* _REQUIREMENT_: Present an exact copy of each line below.

* _DATA SHOWN_:
┌────────

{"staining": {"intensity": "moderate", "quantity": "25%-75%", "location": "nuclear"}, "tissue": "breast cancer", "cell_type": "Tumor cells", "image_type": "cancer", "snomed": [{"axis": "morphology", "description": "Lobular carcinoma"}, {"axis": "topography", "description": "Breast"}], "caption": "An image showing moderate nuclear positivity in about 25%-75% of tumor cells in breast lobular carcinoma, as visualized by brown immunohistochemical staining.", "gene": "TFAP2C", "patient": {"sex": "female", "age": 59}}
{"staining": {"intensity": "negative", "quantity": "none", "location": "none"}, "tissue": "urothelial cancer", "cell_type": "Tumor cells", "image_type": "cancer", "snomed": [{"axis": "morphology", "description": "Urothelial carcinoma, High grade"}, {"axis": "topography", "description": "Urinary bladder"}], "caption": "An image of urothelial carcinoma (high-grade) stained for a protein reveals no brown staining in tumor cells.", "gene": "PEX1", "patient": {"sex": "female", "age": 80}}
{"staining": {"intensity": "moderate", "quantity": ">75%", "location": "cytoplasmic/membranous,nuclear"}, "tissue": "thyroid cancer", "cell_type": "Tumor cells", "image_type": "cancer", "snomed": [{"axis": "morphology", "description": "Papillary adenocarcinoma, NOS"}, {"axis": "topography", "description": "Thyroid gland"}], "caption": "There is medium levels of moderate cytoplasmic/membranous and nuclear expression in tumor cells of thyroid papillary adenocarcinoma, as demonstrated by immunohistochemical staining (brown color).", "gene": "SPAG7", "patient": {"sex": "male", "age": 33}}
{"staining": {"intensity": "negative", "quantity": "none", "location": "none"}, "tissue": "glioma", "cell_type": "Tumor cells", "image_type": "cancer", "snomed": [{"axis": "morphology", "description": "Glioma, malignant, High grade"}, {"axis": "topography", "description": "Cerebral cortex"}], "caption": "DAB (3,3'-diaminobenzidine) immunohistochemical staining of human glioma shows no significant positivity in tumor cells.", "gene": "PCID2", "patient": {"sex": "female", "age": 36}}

└────────

* _SOLUTION FOR THIS TASK_:
{"staining": {"intensity": "moderate", "quantity": "25%-75%", "location": "nuclear"}, "tissue": "breast cancer", "cell_type": "Tumor cells", "image_type": "cancer", "snomed": [{"axis": "morphology", "description": "Lobular carcinoma"}, {"axis": "topography", "description": "Breast"}], "caption": "An image showing moderate nuclear positivity in about 25%-75% of tumor cells in breast lobular carcinoma, as visualized by brown immunohistochemical staining.", "gene": "TFAP2C", "patient": {"sex": "female", "age": 59}}
{"staining": {"intensity": "negative", "quantity": "none", "location": "none"}, "tissue": "urothelial cancer", "cell_type": "Tumor cells", "image_type": "cancer", "snomed": [{"axis": "morphology", "description": "Urothelial carcinoma, High grade"}, {"axis": "topography", "description": "Urinary bladder"}], "caption": "An image of urothelial carcinoma (high-grade) stained for a protein reveals no brown staining in tumor cells.", "gene": "PEX1", "patient": {"sex": "female", "age": 80}}
{"staining": {"intensity": "moderate", "quantity": ">75%", "location": "cytoplasmic/membranous,nuclear"}, "tissue": "thyroid cancer", "cell_type": "Tumor cells", "image_type": "cancer", "snomed": [{"axis": "morphology", "description": "Papillary adenocarcinoma, NOS"}, {"axis": "topography", "description": "Thyroid gland"}], "caption": "There is medium levels of moderate cytoplasmic/membranous and nuclear expression in tumor cells of thyroid papillary adenocarcinoma, as demonstrated by immunohistochemical staining (brown color).", "gene": "SPAG7", "patient": {"sex": "male", "age": 33}}
{"staining": {"intensity": "negative", "quantity": "none", "location": "none"}, "tissue": "glioma", "cell_type": "Tumor cells", "image_type": "cancer", "snomed": [{"axis": "morphology", "description": "Glioma, malignant, High grade"}, {"axis": "topography", "description": "Cerebral cortex"}], "caption": "DAB (3,3'-diaminobenzidine) immunohistochemical staining of human glioma shows no significant positivity in tumor cells.", "gene": "PCID2", "patient": {"sex": "female", "age": 36}}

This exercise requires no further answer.